SAN DIEGO (GenomeWeb News) – Efforts are underway to not only tackle problems of productivity and disease resistance for crop plants, but also to boost the nutritional content of these crops, attendees heard at the Plant and Animal Genome meeting this week, where several researchers presented on projects related to this goal.
A member of the African Orphan Crop consortium, provided details on that group's upcoming genome sequencing study, aimed at coming up with genomics-based strategies to tackle chronic hunger and malnutrition in Africa.
University of California at Davis and Mars, Inc., researcher Howard-Yana Shapiro said the group plans to sequence two-dozen orphan plant genomes within the next two to three years. The specific crops to be sequenced will likely be selected by May based on the results of hundreds of surveys distributed in Kenya and Ghana, he noted, and researchers hope to begin extracting DNA from these plants sometime in June.

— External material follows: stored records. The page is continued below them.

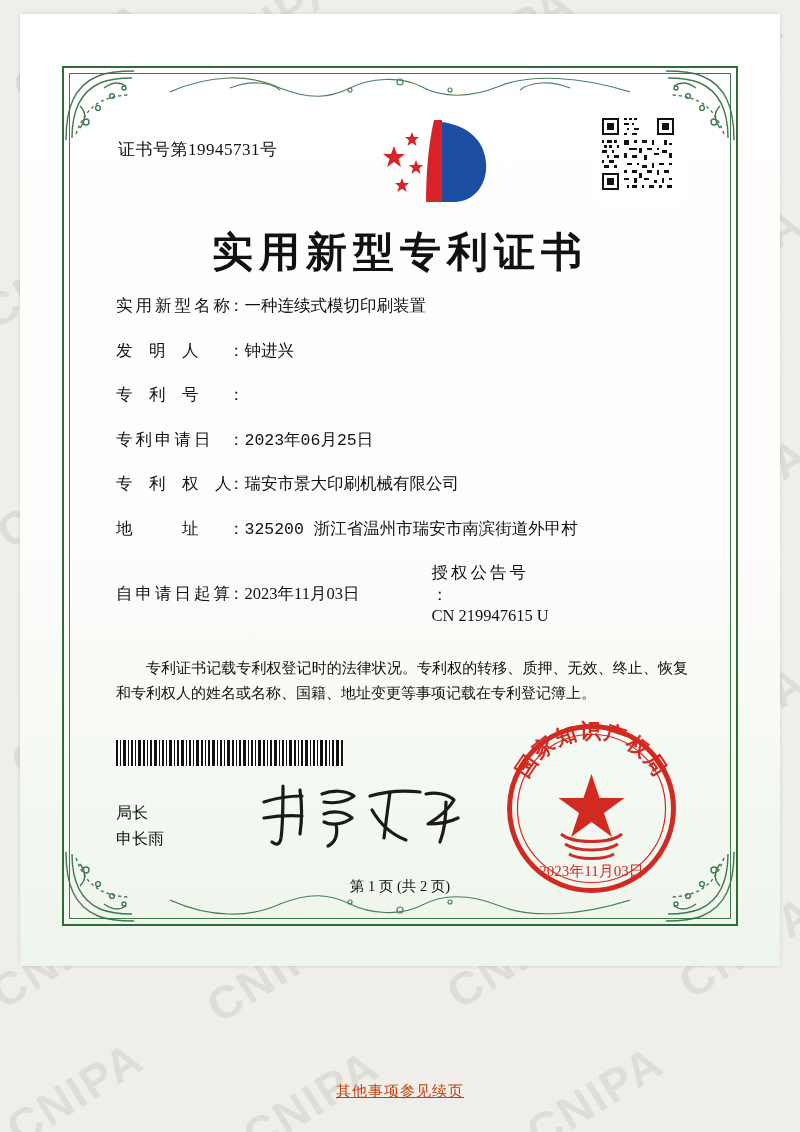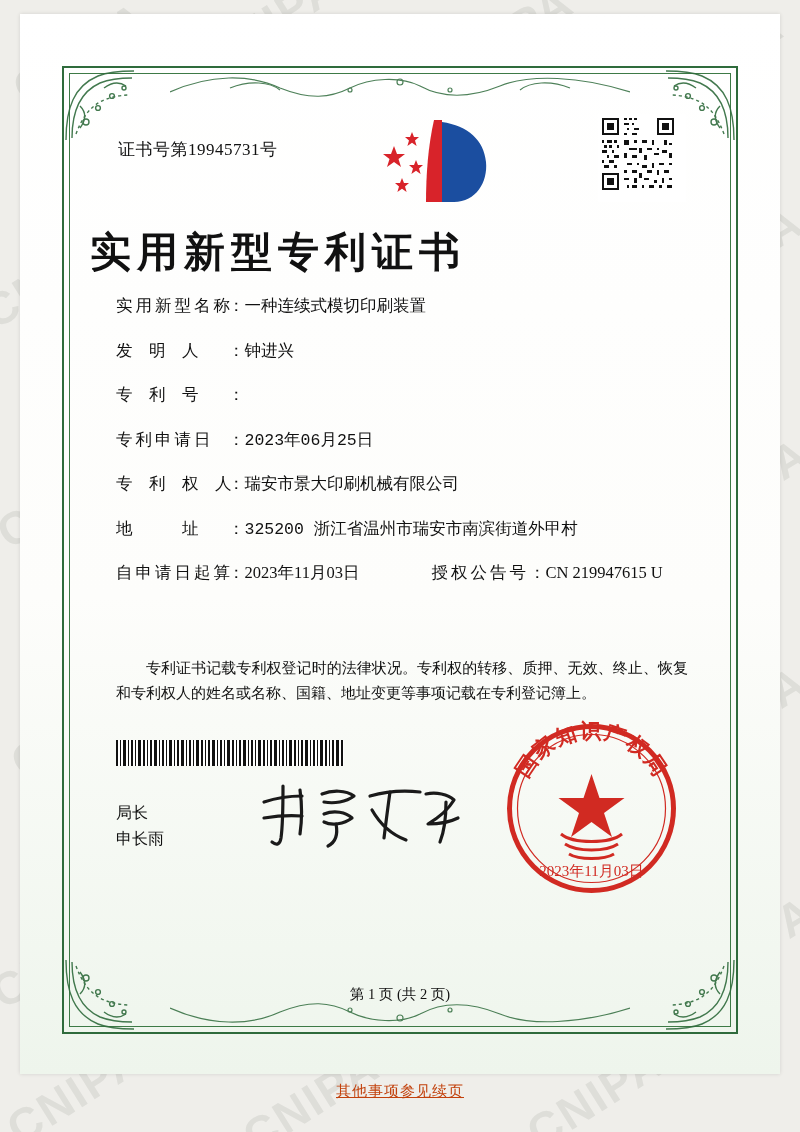"证书号第19945731号" .page { height: 1060px -> 952px }
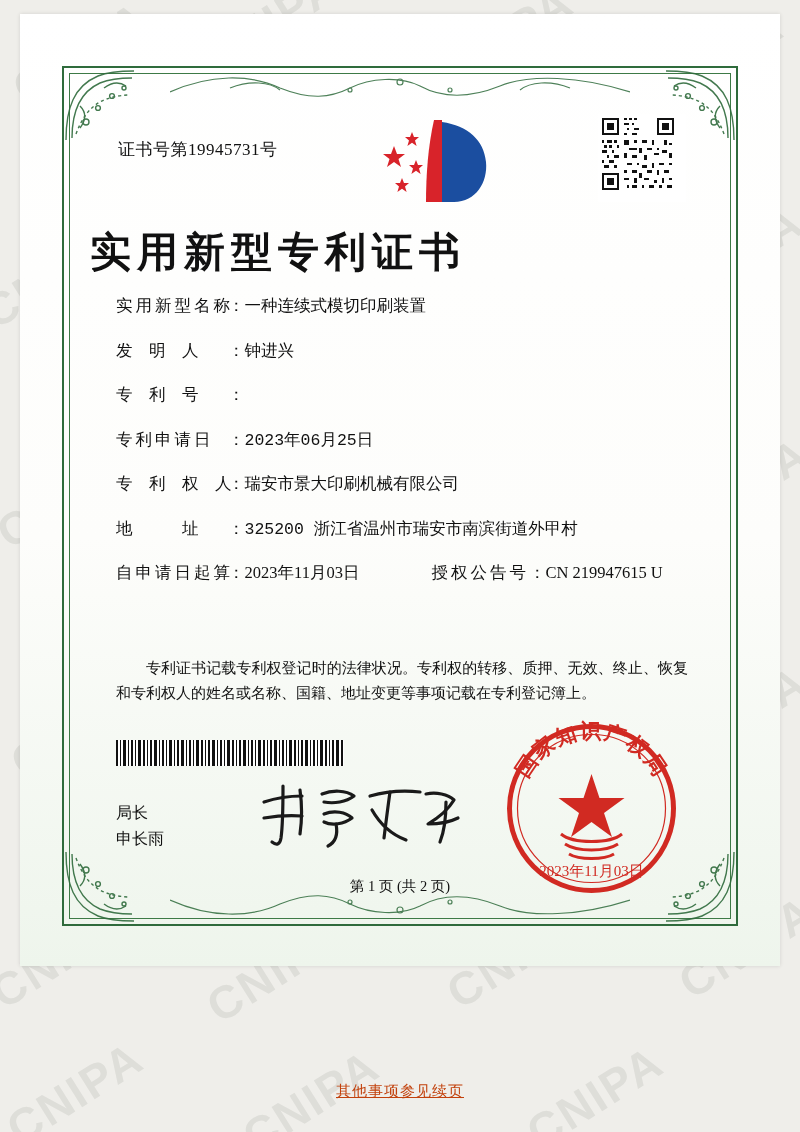"实用新型专利证书" .title { text-align: left -> center }
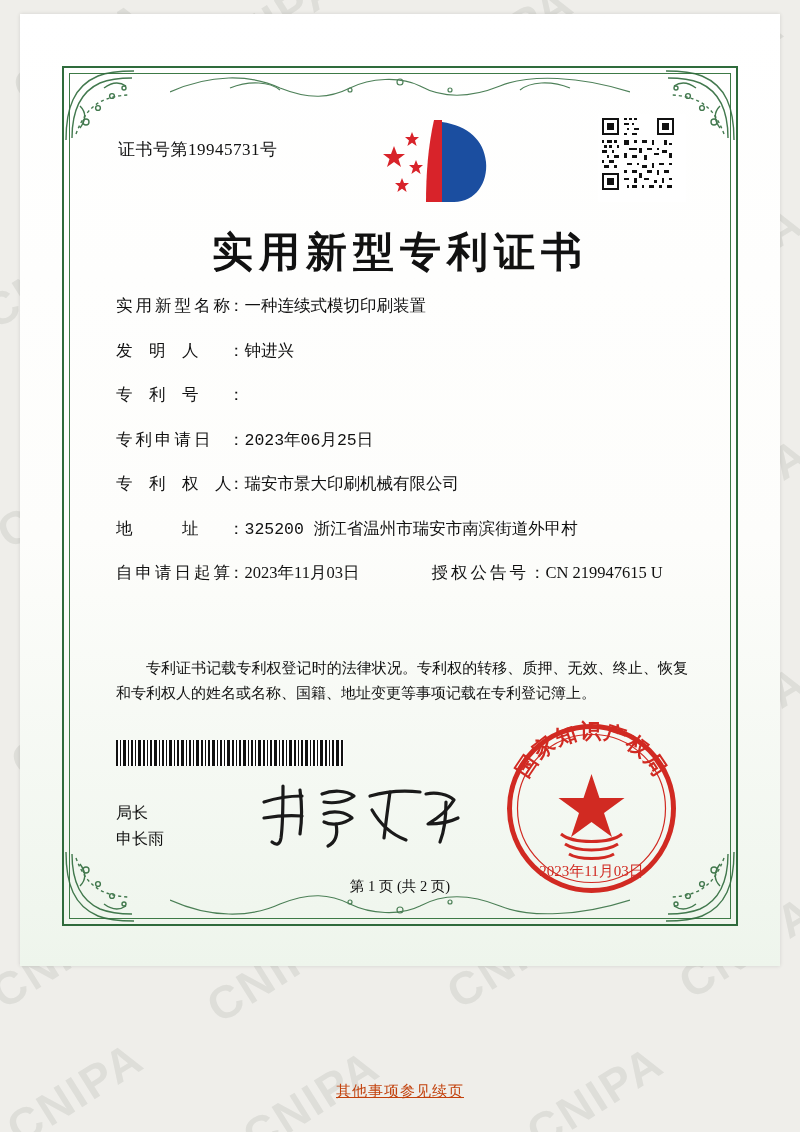"授权公告号" .frow .inline2 { flex-direction: none -> column }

Those involved in the project hope that securing high-quality genome sequences for crops traditionally grown in sub-Saharan African could eventually lead to plant productivity and nutritional improvements to address hunger and chronic under-nutrition — problems that impact human health as well as economic development.
At a PAG session on phytomedomics and nutriomics, meanwhile, several researchers described ongoing efforts to use genomics, proteomics, and metabolite profiling to not only develop foods with enhanced health-promoting qualities, but also to find ways of gauging the consequences of consuming certain supplements.
For example, Cornell University researcher Li Li described research that is focused on characterizing the genetics behind phytonutrient production and accumulation using orange, purple, and green cauliflower mutants.
Orange cauliflower contain high levels of carotenoids, a vitamin A precursor, while the purple plants produce anthocyanins, compounds that give some fruits their characteristic color and are believed to have antioxidant qualities, she explained.
Now, Li and her colleagues are using RNA-sequencing and other approaches to track down the genes involved in the accumulation of such compounds, first looking in their cauliflower model organism and then testing their findings in other plants.
While some scientists are working on finding ways to breed for plants with higher levels of compounds that are believed to benefit human health, others are looking at ways of curtailing the production of plant products that can be distasteful or even dangerous.
For instance, University of Georgia researcher Milind Ratnaparkhe presented data on his group's efforts to learn more about the properties associated with peanut allergen genes and the phylogenetic relationships between them
After doing bacterial library screening, BAC sequencing, and other analyses of allergen genes from wild and cultivated peanut plants, Ratnaparkhe explained, the researchers also did comparisons with other plants, including soybean, grape, and tomato, to look for clues as to how the allergen genes evolved.